==== SUPPLIED ENTRIES

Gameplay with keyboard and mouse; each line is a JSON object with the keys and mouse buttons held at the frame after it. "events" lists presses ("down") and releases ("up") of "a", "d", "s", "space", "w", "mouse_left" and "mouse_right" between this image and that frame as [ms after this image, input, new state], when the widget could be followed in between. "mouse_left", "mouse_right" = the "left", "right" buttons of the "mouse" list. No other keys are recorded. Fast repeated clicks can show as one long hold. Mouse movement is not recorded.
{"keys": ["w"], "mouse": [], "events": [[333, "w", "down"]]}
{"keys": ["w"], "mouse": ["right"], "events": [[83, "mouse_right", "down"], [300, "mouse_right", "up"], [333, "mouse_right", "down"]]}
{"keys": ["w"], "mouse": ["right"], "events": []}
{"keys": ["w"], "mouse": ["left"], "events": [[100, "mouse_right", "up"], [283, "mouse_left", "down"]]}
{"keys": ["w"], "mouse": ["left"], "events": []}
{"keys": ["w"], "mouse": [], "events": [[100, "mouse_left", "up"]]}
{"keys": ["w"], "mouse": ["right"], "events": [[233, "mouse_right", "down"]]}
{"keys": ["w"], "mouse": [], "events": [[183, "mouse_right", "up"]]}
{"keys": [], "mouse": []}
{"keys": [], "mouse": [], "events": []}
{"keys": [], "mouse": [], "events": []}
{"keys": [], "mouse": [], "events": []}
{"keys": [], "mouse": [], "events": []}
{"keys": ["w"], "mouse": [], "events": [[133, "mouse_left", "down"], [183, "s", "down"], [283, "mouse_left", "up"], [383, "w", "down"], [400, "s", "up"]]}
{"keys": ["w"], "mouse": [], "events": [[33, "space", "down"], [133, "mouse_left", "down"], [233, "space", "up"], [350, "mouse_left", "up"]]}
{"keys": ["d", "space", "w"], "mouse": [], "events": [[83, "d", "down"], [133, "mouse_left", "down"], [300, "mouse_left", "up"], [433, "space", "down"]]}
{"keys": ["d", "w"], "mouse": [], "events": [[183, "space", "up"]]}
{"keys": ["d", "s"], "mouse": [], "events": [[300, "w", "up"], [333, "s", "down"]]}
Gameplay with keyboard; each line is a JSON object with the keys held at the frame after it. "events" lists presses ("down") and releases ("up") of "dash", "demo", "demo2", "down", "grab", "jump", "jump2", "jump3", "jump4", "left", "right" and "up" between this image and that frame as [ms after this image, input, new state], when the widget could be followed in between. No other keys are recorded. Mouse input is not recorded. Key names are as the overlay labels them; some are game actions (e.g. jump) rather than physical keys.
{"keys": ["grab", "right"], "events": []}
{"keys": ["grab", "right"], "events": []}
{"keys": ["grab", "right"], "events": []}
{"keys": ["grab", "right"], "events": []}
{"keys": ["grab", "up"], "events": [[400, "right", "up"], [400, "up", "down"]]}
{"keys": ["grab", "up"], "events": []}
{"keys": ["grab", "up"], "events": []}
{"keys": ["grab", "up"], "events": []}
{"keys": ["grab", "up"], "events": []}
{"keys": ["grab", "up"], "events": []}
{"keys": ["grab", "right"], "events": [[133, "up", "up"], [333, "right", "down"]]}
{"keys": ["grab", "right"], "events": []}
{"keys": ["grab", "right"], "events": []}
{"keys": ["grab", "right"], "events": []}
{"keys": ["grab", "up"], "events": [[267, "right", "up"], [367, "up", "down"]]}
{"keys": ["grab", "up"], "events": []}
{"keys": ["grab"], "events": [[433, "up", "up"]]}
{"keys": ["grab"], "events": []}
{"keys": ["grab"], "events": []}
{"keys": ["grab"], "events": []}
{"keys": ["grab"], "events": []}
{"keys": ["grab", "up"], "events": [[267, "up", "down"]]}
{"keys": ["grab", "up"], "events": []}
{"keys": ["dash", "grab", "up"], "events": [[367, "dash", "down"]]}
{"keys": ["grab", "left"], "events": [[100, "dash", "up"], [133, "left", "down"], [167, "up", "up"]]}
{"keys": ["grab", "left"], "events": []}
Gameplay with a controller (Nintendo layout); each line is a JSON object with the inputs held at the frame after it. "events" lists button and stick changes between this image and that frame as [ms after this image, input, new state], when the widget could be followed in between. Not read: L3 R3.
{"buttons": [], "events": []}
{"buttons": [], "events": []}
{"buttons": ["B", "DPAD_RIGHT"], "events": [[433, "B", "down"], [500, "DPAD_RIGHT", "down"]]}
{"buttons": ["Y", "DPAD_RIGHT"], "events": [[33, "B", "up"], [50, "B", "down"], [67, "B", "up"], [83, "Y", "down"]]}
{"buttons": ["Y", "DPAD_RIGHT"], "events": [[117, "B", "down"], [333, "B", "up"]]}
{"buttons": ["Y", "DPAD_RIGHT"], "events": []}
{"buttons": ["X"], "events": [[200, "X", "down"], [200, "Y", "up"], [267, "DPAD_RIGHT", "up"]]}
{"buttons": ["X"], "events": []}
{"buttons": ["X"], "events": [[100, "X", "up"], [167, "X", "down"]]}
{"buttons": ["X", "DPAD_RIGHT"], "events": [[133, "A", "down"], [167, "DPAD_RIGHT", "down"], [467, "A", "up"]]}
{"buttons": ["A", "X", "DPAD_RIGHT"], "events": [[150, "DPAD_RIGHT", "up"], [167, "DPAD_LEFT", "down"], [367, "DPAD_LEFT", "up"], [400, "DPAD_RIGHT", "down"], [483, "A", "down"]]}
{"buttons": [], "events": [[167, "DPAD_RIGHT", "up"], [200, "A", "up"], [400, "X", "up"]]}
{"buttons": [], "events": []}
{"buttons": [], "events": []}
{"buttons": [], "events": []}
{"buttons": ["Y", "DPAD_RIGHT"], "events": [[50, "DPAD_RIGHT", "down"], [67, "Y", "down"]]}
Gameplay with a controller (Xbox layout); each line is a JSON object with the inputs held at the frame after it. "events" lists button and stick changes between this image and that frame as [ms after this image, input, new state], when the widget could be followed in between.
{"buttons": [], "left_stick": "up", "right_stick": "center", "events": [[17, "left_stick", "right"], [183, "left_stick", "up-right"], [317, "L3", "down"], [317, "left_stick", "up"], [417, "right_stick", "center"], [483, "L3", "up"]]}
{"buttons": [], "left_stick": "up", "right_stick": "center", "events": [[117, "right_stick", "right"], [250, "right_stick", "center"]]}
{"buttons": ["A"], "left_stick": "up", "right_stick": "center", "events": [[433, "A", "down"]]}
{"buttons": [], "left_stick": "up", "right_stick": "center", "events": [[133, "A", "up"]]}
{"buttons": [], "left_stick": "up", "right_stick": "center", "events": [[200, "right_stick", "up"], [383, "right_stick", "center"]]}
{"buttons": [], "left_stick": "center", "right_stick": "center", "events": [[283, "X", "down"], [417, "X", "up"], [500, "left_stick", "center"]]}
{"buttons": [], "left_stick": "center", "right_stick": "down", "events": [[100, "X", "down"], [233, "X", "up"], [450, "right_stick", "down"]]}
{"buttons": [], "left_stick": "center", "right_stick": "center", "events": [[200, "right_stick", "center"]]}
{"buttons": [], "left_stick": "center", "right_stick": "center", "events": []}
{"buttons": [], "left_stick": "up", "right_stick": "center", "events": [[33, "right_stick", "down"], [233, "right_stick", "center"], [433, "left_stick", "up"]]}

========

### TASK TO COMPLETE
Please copy out each line in the entries that mentions the string "presses".

### TASK SOLUTION
Gameplay with keyboard and mouse; each line is a JSON object with the keys and mouse buttons held at the frame after it. "events" lists presses ("down") and releases ("up") of "a", "d", "s", "space", "w", "mouse_left" and "mouse_right" between this image and that frame as [ms after this image, input, new state], when the widget could be followed in between. "mouse_left", "mouse_right" = the "left", "right" buttons of the "mouse" list. No other keys are recorded. Fast repeated clicks can show as one long hold. Mouse movement is not recorded.
Gameplay with keyboard; each line is a JSON object with the keys held at the frame after it. "events" lists presses ("down") and releases ("up") of "dash", "demo", "demo2", "down", "grab", "jump", "jump2", "jump3", "jump4", "left", "right" and "up" between this image and that frame as [ms after this image, input, new state], when the widget could be followed in between. No other keys are recorded. Mouse input is not recorded. Key names are as the overlay labels them; some are game actions (e.g. jump) rather than physical keys.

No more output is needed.